PAGE TEXT Block Start

The good news is that FinCEN will not issue rules without first consulting stakeholders on its proposal. According to the spokesperson, a 90-day comment period will provide GPs the opportunity to make the case why not all investment advisers should be obligated to file a suspicious activity report (SAR) at the first sign of trouble. Stakeholders keen to gain a handle on the issue before then can look to similar proposals made by FinCEN in 2003 that were later abandoned due in part to difficulties in defining hedge and private equity funds (a challenge removed by using SEC registration as a litmus test).
Even better news is that, if passed, sources say the rule is unlikely to be a significant compliance burden. Paul Hastings banking partner Kevin Petrasic says private equity and hedge firms have already essentially constructed compliance programs capable of detecting suspicious trading activity. GPs for instance must file currency transaction reports for any trade north of $10,000, and all US persons, including fund managers, are beholden by trading rules enforced by the Office of Foreign Assets Control. Petrasic says a less pronounced risk may be a GP filing too many SAR reports, which could lead to questions of why a firm was encountering so much shady dealing.
At any rate, it’s safe to say compliance officers would prefer not having to add another regulator to their growing list of supervisors. The solution of course is the same as it has always been whenever an ill-fitting proposal on the industry arises: engage, educate and explain the private equity model to regulators, who may not always be familiar with what compliance with their rules means in practice. Fingers crossed they get it right.

PAGE TEXT Block End
RECORDED INFORMATION Block Start

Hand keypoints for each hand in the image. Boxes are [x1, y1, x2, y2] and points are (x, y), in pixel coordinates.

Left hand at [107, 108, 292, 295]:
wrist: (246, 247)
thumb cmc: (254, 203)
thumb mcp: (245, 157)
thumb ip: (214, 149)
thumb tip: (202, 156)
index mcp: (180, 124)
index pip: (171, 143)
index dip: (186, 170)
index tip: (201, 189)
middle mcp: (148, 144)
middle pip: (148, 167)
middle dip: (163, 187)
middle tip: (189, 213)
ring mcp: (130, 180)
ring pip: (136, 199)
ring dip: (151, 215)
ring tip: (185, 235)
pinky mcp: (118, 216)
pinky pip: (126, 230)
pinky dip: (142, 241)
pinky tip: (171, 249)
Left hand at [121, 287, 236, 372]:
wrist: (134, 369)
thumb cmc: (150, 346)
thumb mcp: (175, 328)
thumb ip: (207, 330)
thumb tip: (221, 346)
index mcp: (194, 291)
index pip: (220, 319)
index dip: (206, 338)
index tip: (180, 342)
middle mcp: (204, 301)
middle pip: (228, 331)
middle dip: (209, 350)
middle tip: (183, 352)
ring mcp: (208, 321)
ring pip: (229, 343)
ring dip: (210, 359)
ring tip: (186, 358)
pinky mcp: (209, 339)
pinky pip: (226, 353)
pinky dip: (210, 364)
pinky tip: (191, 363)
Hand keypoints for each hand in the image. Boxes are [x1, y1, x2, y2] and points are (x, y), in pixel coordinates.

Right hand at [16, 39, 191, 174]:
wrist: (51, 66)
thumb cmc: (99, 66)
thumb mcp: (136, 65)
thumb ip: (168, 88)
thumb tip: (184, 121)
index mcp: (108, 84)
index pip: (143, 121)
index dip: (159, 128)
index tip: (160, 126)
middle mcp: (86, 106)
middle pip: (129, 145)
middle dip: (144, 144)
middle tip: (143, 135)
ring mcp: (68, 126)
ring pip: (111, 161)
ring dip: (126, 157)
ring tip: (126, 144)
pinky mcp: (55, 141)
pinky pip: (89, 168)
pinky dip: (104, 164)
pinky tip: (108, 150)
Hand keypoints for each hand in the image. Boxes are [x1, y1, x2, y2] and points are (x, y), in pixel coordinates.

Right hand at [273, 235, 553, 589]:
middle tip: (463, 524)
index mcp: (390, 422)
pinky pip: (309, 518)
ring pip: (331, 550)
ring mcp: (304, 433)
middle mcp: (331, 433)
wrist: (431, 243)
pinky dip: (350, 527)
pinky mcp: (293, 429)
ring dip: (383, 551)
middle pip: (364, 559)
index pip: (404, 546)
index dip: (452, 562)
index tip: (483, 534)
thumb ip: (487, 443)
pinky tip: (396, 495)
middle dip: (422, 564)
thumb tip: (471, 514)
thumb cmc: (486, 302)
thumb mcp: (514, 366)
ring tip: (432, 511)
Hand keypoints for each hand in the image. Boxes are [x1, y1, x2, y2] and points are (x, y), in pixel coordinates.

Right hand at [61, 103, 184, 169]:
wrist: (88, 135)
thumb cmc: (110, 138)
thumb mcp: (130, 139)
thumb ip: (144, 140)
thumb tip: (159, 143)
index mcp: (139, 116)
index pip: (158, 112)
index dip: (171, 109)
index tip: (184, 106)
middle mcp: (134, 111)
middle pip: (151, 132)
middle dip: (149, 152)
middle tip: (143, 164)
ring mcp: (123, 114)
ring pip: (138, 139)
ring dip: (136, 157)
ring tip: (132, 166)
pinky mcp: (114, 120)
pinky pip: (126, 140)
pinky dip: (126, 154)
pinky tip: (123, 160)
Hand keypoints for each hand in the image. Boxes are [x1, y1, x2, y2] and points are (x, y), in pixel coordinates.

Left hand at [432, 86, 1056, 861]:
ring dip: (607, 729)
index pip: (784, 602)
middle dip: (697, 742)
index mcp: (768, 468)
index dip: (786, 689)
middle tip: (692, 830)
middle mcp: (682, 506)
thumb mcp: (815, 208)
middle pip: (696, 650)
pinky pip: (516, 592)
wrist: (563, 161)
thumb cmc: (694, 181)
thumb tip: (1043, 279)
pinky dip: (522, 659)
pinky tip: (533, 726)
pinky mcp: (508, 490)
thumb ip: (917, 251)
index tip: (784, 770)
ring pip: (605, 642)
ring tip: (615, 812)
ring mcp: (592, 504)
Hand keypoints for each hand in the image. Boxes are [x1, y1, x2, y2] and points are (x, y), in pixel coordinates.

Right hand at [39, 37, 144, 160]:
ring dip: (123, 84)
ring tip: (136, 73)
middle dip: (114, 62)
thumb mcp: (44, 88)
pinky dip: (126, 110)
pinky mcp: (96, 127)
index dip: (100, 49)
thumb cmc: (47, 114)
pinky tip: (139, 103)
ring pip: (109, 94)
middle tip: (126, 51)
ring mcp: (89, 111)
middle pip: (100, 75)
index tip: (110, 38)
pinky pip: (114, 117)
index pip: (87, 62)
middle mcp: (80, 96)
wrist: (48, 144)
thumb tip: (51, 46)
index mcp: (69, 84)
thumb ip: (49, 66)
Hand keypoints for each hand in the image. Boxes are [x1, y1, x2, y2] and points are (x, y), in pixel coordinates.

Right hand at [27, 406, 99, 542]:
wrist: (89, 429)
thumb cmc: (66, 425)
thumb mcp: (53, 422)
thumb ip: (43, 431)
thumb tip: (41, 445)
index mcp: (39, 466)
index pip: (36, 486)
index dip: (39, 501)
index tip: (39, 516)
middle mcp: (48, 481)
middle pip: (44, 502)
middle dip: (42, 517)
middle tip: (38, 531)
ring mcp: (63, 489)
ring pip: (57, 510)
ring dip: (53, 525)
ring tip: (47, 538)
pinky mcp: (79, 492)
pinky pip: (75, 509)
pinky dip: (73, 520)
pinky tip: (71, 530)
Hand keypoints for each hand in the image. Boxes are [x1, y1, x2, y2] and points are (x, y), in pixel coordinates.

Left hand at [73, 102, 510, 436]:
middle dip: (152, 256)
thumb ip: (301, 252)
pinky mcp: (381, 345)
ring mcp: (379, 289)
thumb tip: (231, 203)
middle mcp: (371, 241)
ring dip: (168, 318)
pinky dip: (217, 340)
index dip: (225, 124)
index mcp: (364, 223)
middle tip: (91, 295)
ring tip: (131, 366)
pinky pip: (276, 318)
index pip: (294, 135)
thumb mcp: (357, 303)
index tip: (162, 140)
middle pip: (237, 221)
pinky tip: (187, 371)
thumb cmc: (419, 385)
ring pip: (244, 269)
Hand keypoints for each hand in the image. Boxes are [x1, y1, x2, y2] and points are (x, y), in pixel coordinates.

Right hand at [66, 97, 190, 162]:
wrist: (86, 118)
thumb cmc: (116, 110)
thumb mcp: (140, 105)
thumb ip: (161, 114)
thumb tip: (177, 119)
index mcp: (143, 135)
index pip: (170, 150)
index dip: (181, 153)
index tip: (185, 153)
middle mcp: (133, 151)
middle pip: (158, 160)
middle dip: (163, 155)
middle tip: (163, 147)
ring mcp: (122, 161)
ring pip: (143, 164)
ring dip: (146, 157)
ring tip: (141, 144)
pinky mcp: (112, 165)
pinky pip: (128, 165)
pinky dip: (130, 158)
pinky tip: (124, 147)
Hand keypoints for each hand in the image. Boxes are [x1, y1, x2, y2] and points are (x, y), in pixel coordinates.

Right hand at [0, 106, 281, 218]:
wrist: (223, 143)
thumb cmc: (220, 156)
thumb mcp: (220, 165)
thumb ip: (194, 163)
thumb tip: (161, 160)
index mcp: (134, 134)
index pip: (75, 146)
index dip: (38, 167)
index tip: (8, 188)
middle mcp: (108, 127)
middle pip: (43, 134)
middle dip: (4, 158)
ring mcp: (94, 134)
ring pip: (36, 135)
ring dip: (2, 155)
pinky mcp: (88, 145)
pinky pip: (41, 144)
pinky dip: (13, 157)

RECORDED INFORMATION Block End

**TASKS FOR THIS EXERCISE**
A – In the FinCEN article, how many days will the comment period on the proposal last?
B – Return the passage of the FinCEN article starting with "Even better news" and going on through "much shady dealing.".

**TASK-BY-TASK SOLUTIONS**
A – 90 days

B –
Even better news is that, if passed, sources say the rule is unlikely to be a significant compliance burden. Paul Hastings banking partner Kevin Petrasic says private equity and hedge firms have already essentially constructed compliance programs capable of detecting suspicious trading activity. GPs for instance must file currency transaction reports for any trade north of $10,000, and all US persons, including fund managers, are beholden by trading rules enforced by the Office of Foreign Assets Control. Petrasic says a less pronounced risk may be a GP filing too many SAR reports, which could lead to questions of why a firm was encountering so much shady dealing.